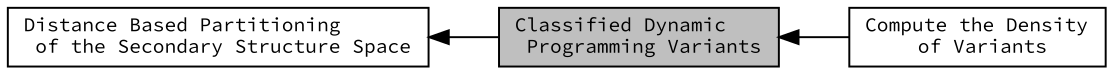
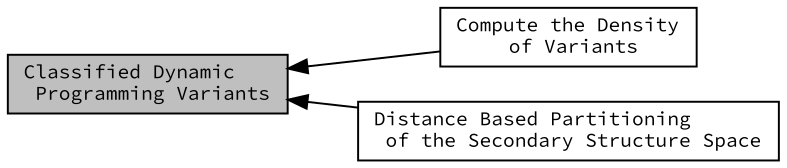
  digraph {
    fontname="Source Code Pro"
    rankdir=LR
    node [color=black fontname="Source Code Pro" fontsize=10 shape=box]
    edge [dir=back fontname="Source Code Pro" fontsize=10 labelfontname=Helvetica labelfontsize=10 shape=plaintext style=solid]
    n1 [fillcolor=grey75 fontcolor=black height=0.2 label="Classified Dynamic\l Programming Variants" style=filled width=0.4]
    n2 [height=0.2 label="Compute the Density\l of Variants" width=0.4]
    n3 [height=0.2 label="Distance Based Partitioning\l of the Secondary Structure Space" width=0.4]
    n1 -> n2
-   n3 -> n1
+   n1 -> n3
  }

# # # #

[Work required] Pull out every text line from the items above, unchanged, with the pictures left out.

[The solution]
  digraph {
    fontname="Source Code Pro"
    rankdir=LR
    node [color=black fontname="Source Code Pro" fontsize=10 shape=box]
    edge [dir=back fontname="Source Code Pro" fontsize=10 labelfontname=Helvetica labelfontsize=10 shape=plaintext style=solid]
    n1 [fillcolor=grey75 fontcolor=black height=0.2 label="Classified Dynamic\l Programming Variants" style=filled width=0.4]
    n2 [height=0.2 label="Compute the Density\l of Variants" width=0.4]
    n3 [height=0.2 label="Distance Based Partitioning\l of the Secondary Structure Space" width=0.4]
    n1 -> n2
-   n3 -> n1
+   n1 -> n3
  }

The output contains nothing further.